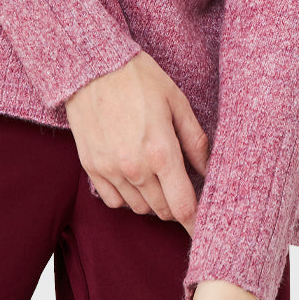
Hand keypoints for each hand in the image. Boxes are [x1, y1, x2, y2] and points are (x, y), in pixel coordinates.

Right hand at [64, 51, 209, 235]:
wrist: (90, 67)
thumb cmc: (138, 78)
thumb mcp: (176, 101)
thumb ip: (195, 140)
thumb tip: (208, 170)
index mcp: (161, 151)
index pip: (183, 206)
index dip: (196, 224)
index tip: (205, 232)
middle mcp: (135, 168)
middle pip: (163, 211)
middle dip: (176, 206)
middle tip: (181, 188)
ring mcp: (110, 170)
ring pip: (139, 208)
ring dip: (152, 200)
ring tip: (156, 176)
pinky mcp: (91, 168)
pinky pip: (113, 201)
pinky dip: (126, 196)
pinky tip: (133, 176)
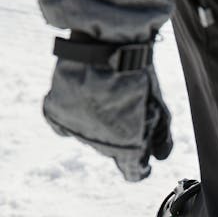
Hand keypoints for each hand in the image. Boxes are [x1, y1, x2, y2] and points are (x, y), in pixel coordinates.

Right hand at [43, 33, 171, 181]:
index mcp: (127, 147)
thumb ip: (161, 135)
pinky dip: (73, 117)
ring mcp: (75, 129)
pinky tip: (82, 101)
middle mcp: (99, 144)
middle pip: (112, 149)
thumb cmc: (138, 75)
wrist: (106, 43)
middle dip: (121, 134)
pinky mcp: (56, 112)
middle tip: (126, 105)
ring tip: (106, 93)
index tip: (142, 165)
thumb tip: (161, 157)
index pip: (133, 172)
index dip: (139, 169)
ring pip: (89, 135)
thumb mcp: (158, 106)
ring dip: (97, 122)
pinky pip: (63, 125)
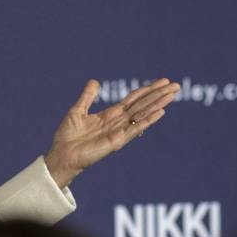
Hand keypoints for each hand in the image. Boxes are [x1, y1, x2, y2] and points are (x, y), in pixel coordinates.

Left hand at [44, 78, 179, 188]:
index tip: (162, 82)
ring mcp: (120, 131)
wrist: (61, 155)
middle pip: (143, 104)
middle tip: (175, 85)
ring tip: (172, 94)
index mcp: (110, 114)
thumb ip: (88, 97)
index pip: (134, 99)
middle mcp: (118, 122)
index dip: (147, 90)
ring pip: (143, 113)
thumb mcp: (78, 110)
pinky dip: (148, 119)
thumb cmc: (68, 137)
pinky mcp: (117, 141)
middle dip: (158, 94)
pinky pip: (136, 128)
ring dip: (158, 104)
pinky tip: (161, 112)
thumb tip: (95, 81)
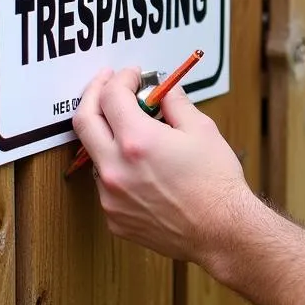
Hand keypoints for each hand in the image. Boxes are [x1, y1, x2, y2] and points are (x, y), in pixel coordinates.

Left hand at [71, 65, 251, 263]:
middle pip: (84, 120)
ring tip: (133, 129)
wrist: (221, 230)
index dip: (120, 78)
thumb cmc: (215, 182)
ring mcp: (110, 196)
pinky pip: (106, 183)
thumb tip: (161, 90)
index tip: (131, 75)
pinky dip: (118, 166)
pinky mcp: (114, 217)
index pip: (111, 96)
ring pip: (95, 154)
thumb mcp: (201, 129)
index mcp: (137, 141)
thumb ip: (174, 102)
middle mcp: (115, 168)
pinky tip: (142, 166)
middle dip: (94, 94)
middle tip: (106, 84)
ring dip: (107, 134)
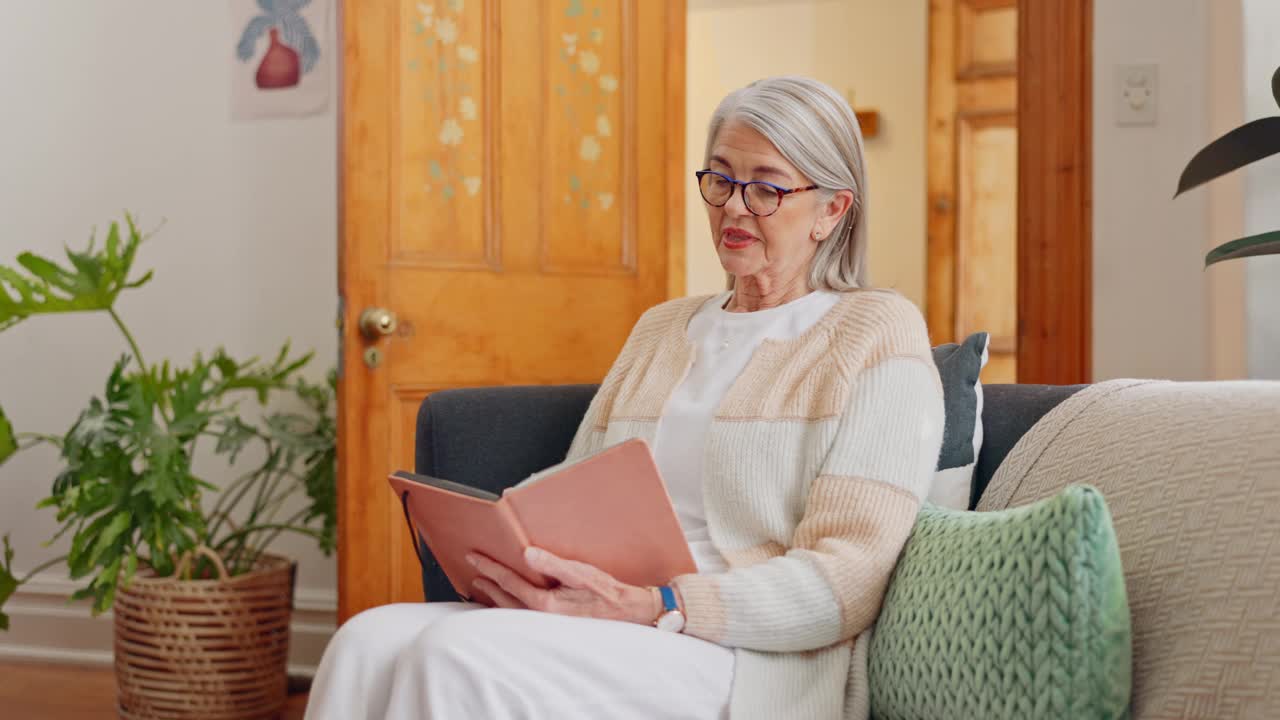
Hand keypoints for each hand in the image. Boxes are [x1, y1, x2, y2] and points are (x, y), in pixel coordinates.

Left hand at [467, 547, 656, 624]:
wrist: (627, 612)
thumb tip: (527, 554)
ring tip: (481, 587)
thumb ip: (552, 564)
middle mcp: (541, 616)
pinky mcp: (553, 623)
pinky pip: (522, 615)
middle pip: (505, 599)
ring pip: (511, 610)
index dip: (490, 568)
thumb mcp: (580, 573)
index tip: (475, 557)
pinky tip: (507, 602)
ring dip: (495, 597)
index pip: (509, 582)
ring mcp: (546, 623)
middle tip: (472, 570)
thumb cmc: (605, 592)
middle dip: (487, 584)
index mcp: (544, 603)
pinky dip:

.....

▶ **Work item**: Retype the whole listing exactly and leave the pictures out.

▶ **Result**:
Hand keypoints for each hand in the image. Boxes are [x1, y1, x2, y2] and points are (x, y), in pixel coordinates.

Right hand at [64, 51, 209, 235]:
wrist: (90, 67)
thumb cmc: (138, 78)
thumb mcp: (176, 101)
thumb ip: (195, 140)
thumb tip: (208, 170)
index mcp: (161, 151)
index pip: (183, 206)
index dip: (196, 224)
index tip: (205, 232)
middle mcp: (135, 168)
middle pip: (163, 211)
middle dip: (176, 206)
middle tip: (181, 188)
ring mcp: (110, 170)
ring pip: (139, 208)
ring dip: (152, 200)
ring tip: (156, 176)
pinky mcp: (91, 168)
pinky pip: (113, 201)
pinky dip: (126, 196)
pinky tip: (133, 176)
Hand keypoints for each hand in the image. Boxes are [x1, y1, x2, y2] and points are (x, y), in pixel coordinates.

Right hand at [43, 33, 171, 181]:
index mcp: (127, 147)
thumb ip: (161, 135)
pinky dip: (73, 117)
ring mcp: (75, 129)
pinky tip: (82, 101)
middle mcp: (99, 144)
middle pip: (112, 149)
thumb cmc: (138, 75)
wrist: (106, 43)
middle dip: (121, 134)
pinky mcp: (56, 112)
middle tip: (126, 105)
ring tip: (106, 93)
index tip: (142, 165)
thumb tip: (161, 157)
index pip: (133, 172)
index dip: (139, 169)
ring pip: (89, 135)
thumb mcp: (158, 106)
ring dip: (97, 122)
pinky pip: (63, 125)
Hand keypoints for each hand in the image. Boxes are [x1, y1, x2, y2] and points are (x, y), in pixel coordinates.

Left hand at [44, 78, 179, 188]:
index tip: (162, 82)
ring mcp: (120, 131)
wrist: (61, 155)
middle pip: (143, 104)
middle tip: (175, 85)
ring tip: (172, 94)
index mcp: (110, 114)
thumb ip: (88, 97)
index pip: (134, 99)
middle mcp: (118, 122)
index dip: (147, 90)
ring pip: (143, 113)
thumb mcp: (78, 110)
pinky dip: (148, 119)
thumb cmc: (68, 137)
pinky mcp: (117, 141)
middle dip: (158, 94)
pinky pip: (136, 128)
ring dip: (158, 104)
pinky tip: (161, 112)
thumb tip: (95, 81)
Hand keypoints for each hand in the image. Boxes are [x1, y1, x2, y2] and points are (x, y), in pixel coordinates.

Left hand at [71, 65, 251, 263]:
middle pip: (84, 120)
ring tip: (133, 129)
wrist: (221, 230)
index dip: (120, 78)
thumb cmc: (215, 182)
ring mcp: (110, 196)
pinky pip: (106, 183)
thumb tip: (161, 90)
index tip: (131, 75)
pinky dip: (118, 166)
pinky mcp: (114, 217)
index pip: (111, 96)
ring pip: (95, 154)
thumb mcp: (201, 129)
index mcp: (137, 141)
thumb ip: (174, 102)
middle mcp: (115, 168)
pinky tip: (142, 166)
middle dip: (94, 94)
middle tip: (106, 84)
ring dip: (107, 134)
Hand keypoints for each hand in the image. Boxes are [x1, y1, x2, y2] and points are (x, y), in pixel coordinates.

Left hand at [467, 547, 656, 624]:
wrist: (627, 612)
thumb tip: (527, 554)
ring tip: (481, 587)
thumb ip: (552, 564)
middle mcp: (541, 616)
pinky mcp: (553, 623)
pinky pip: (522, 615)
middle pip: (505, 599)
ring pip: (511, 610)
index dip: (490, 568)
thumb mcp: (580, 573)
index tip: (475, 557)
pinky tip: (507, 602)
ring dip: (495, 597)
index pip: (509, 582)
ring mcp: (546, 623)
middle tip: (472, 570)
thumb cmc: (605, 592)
middle dip: (487, 584)
index mcp: (544, 603)
pinky dip:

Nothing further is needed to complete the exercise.